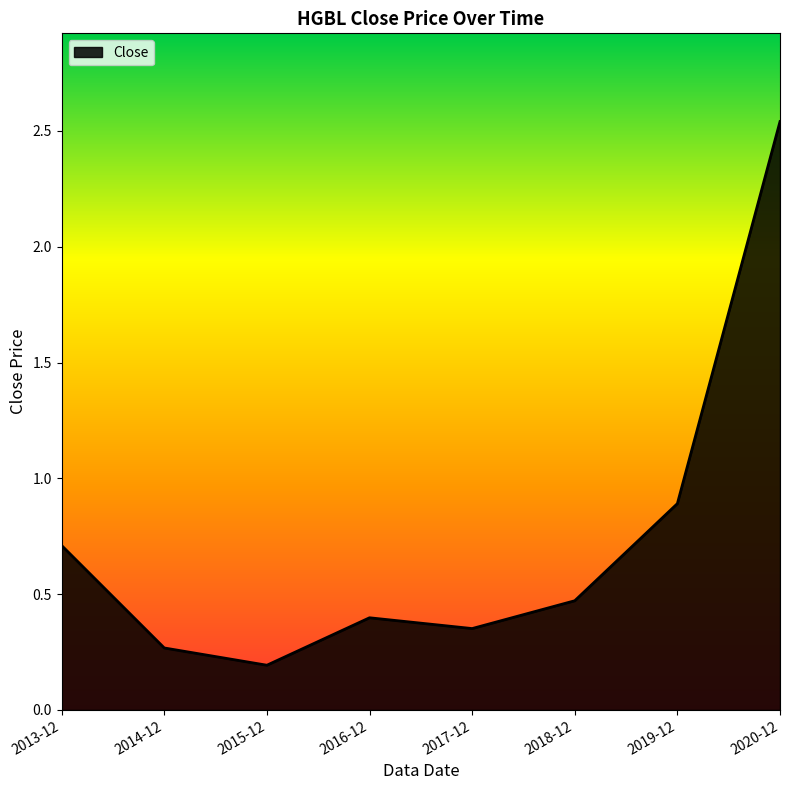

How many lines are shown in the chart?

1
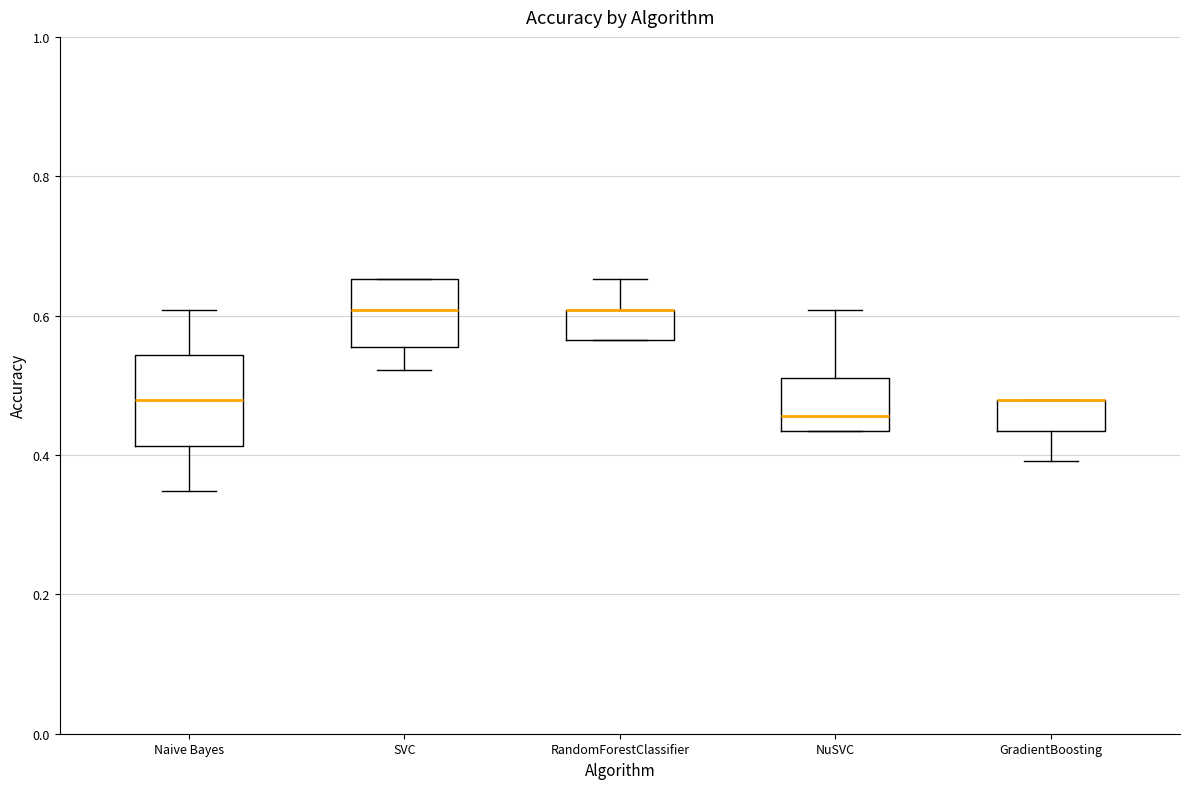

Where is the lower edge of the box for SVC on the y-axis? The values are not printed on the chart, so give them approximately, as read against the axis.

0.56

--

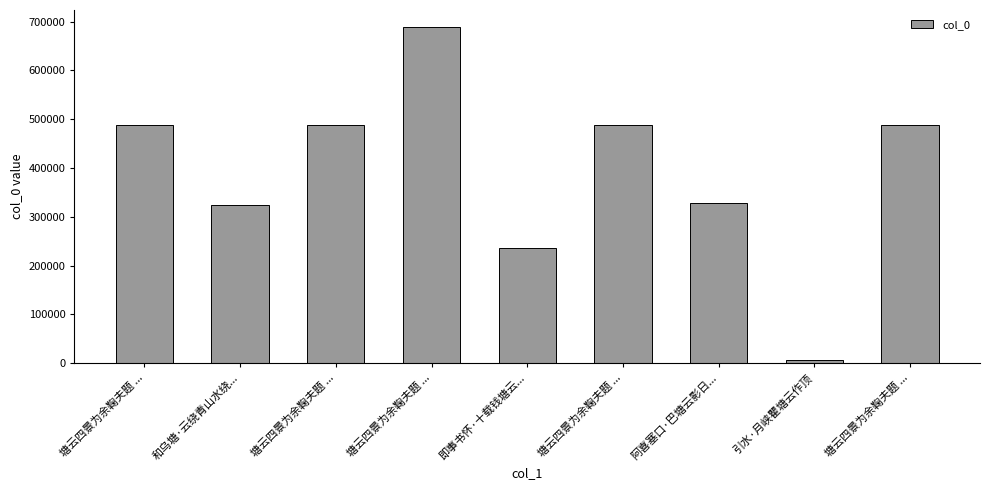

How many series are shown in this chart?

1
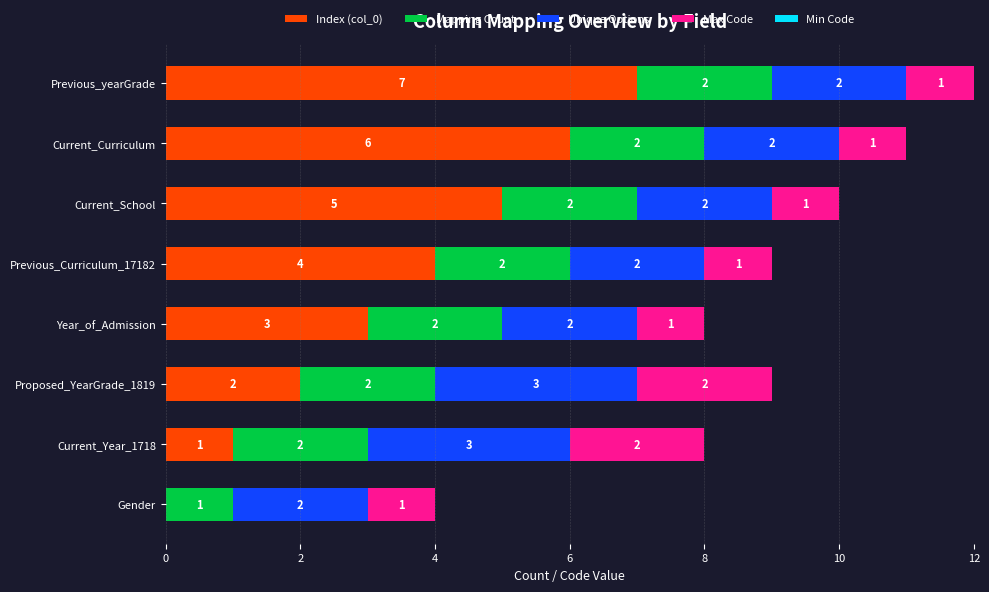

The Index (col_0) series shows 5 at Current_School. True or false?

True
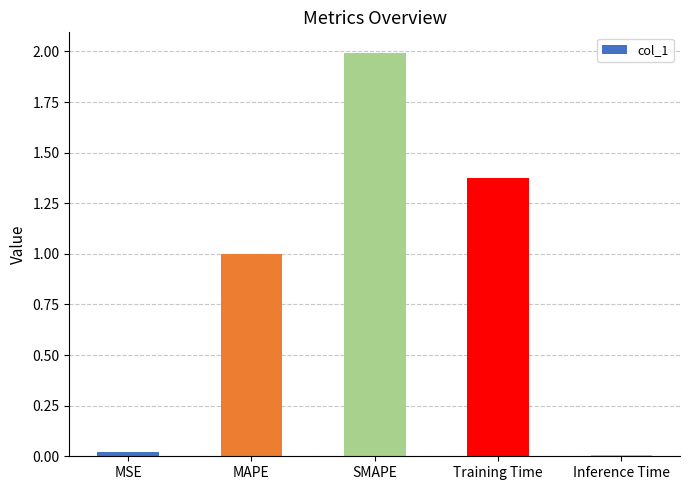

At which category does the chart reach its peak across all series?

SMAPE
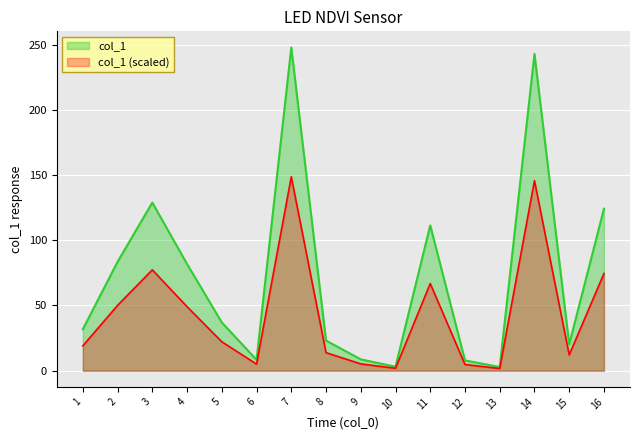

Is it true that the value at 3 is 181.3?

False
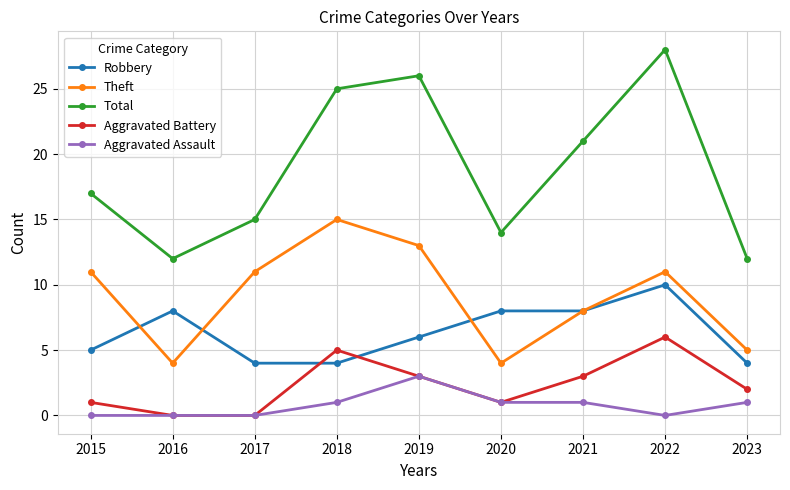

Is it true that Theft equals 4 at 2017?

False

TASK TO CARRY OUT:
Please rewrite the lines from the one containing "How many lines are shown in the chart?" up to and including the one containing "Where is the" as a numbered list. Skip blank lines and leave the pictures out.

WRITTEN ANSWER:
1. How many lines are shown in the chart?
2. 1
3. Where is the lower edge of the box for SVC on the y-axis? The values are not printed on the chart, so give them approximately, as read against the axis.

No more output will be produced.